Thursday, December 24, 2009

NATL: Please think carefully before buying that holiday pet

NATL: Please think carefully before buying that holiday pet
By Patty Khuly, Special for USA TODAY
Holiday pets, anyone?

Yes, it's that time of year — and yet again it's time for vets across America to wring their hands over the holiday pet thing. It's a love-hate issue for us, for sure. While we condemn the trivialization of petdom that comes with a rash "Puppy Palace" purchase, how else would we manage to ring in the new year with a shower of new patients?

Let me be fair: A large-enough percentage of holiday pets are planned. After all, this is one of the few times parents can get kudos for a whole-family present they picked out with care at the exact time of year everyone is best equipped to handle the new responsibilities (vacation time!). These thoughtful people tend not to be the genesis of any vet's New Year's complaint.

Rather, what I decry is the last-minute strip-mall puppy purchase that comes about after a sleepless night on the 23rd: "Will the PlayStation, American Girl doll, Elmo incarnation or hamstery thingie be enough to gratify my insatiable offspring?

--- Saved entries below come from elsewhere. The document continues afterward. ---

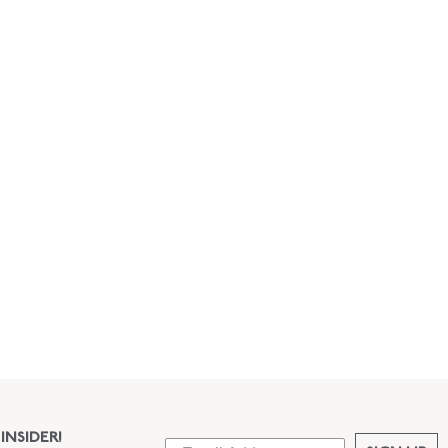
INSIDER!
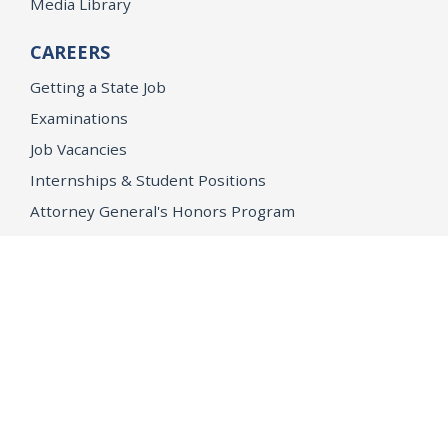
Media Library
CAREERS
Getting a State Job
Examinations
Job Vacancies
Internships & Student Positions
Attorney General's Honors Program
Geoffrey Wright Solicitor General Fellowship
Office of the Attorney General
Accessibility
Privacy Policy
Conditions of Use
Disclaimer
© 2026 DOJ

Perhaps I should blow my budget on this puggle or porkie-poo puppy with the cute runny nose and adorable snore."  These are the humans that make my blood boil.

Next thing you know, the whole family's crying across the exam room table, begging you to make right a situation that's not going to get any better without a sizable cash outlay they swear they haven't got now that it's all sitting in the puppy shop's coffers.

"Just look at those kids, doc. How can you disappoint them? How can you be so cruel?"  Hmmm … you did that all by yourself, methinks. And Happy Holidays to you, too. Remind me to throw you under a bus when I bring my kids to your workplace next time.

In case you think I exaggerate, I'll swear on a stack of my internal medicine textbooks that this is the way it is — every year without fail.

The reality, however, is that the holidays can be a slow season for veterinarians. This is especially true for vets in colder climes, where inclement weather keeps pets safe, warm and injury-free indoors and in neighborhoods where well-to-do clients travel this time of year. Christmastime pets make up for it to a pretty large extent. That's why we welcome them with open arms, offering "Holiday pet" specials and such to get you coming through our doors when we need you most.

I'd so much prefer to spend my New Year's skiing in the Alps or basking in St. Bart's than treating the kennel coughs, distempers and parvoviruses that attend the annual overcrowded puppy mill season. Too bad my income won't allow even a meager approximation of such luxuries.

Instead, here I stand, stethoscope in hand, examining the coughing and congenitally ill alike. Here's where I hand out dire diagnoses like sugarplums to the "we're-attached-now" new owners of pups still bearing their "I'm-a-gift" bows. And, you know, it wouldn't be so bad … not if it weren't for the guilt that comes with raking in some much-needed cash off the backs of sad-eyed pups and their ignorant owners.

But then, as a wise philosopher once said, "You can't always get what you want." Granted, he was probably pretty stoned at the time, but it works surprisingly well as I navigate what's left of this "jolly" season.